**Work required**
Copy every line of the data that contains the string "right".

**Supplied entries**
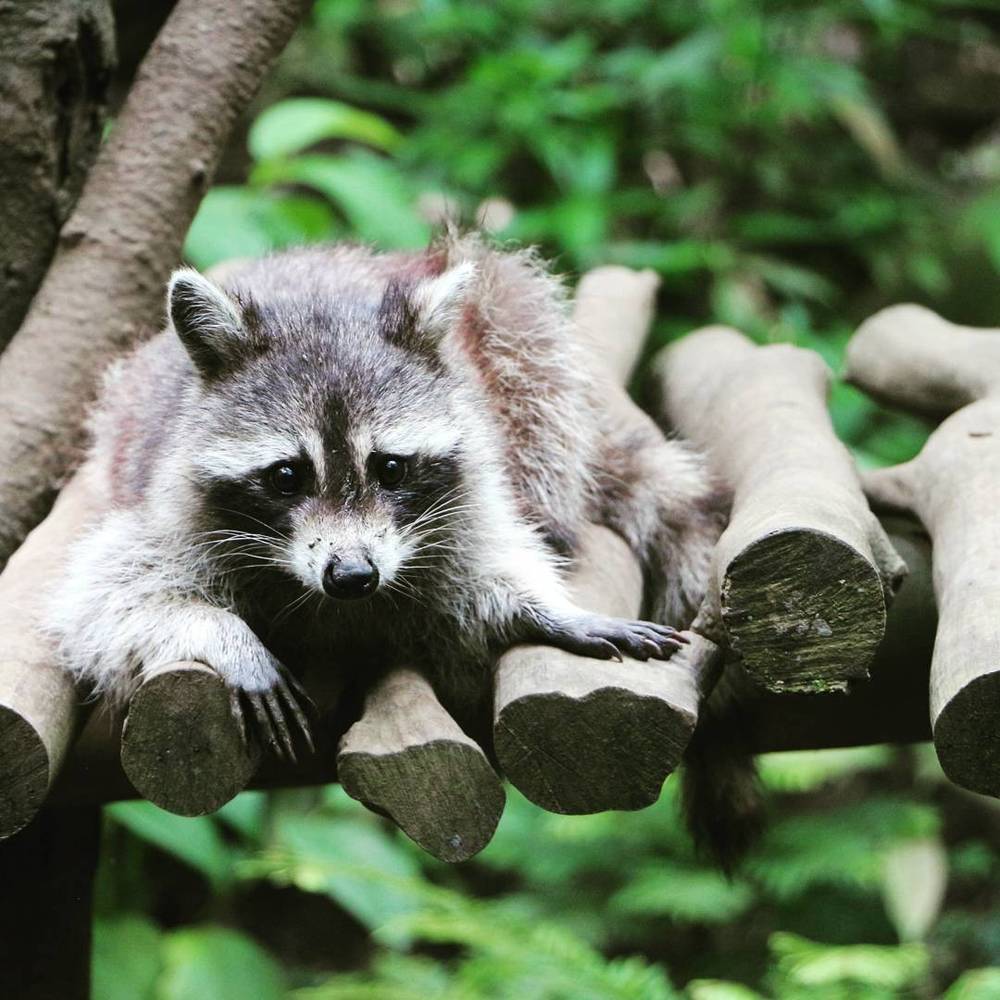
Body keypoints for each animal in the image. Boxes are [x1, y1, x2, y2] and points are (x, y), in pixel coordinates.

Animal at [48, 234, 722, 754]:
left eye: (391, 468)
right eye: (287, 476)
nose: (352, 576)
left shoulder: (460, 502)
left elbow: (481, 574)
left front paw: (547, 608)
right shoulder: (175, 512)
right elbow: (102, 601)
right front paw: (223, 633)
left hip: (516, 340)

==

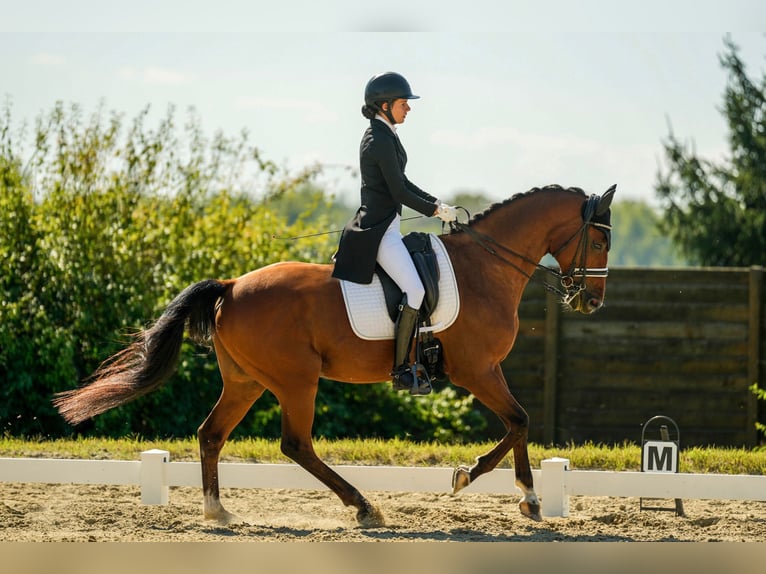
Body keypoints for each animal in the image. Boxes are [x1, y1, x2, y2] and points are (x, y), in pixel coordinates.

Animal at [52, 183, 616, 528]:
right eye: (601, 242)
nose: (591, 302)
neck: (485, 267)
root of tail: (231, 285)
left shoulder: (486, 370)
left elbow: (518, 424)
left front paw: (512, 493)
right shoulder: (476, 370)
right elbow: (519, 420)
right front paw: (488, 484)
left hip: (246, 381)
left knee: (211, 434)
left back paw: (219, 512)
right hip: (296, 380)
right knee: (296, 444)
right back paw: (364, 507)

**Solution for this task**
right eye: (287, 476)
right shoulder: (175, 512)
right elbow: (102, 601)
right front paw: (223, 633)
right eye: (601, 242)
right shoulder: (476, 370)
right elbow: (519, 420)
right front paw: (488, 484)
right hip: (296, 380)
right knee: (296, 444)
right back paw: (364, 507)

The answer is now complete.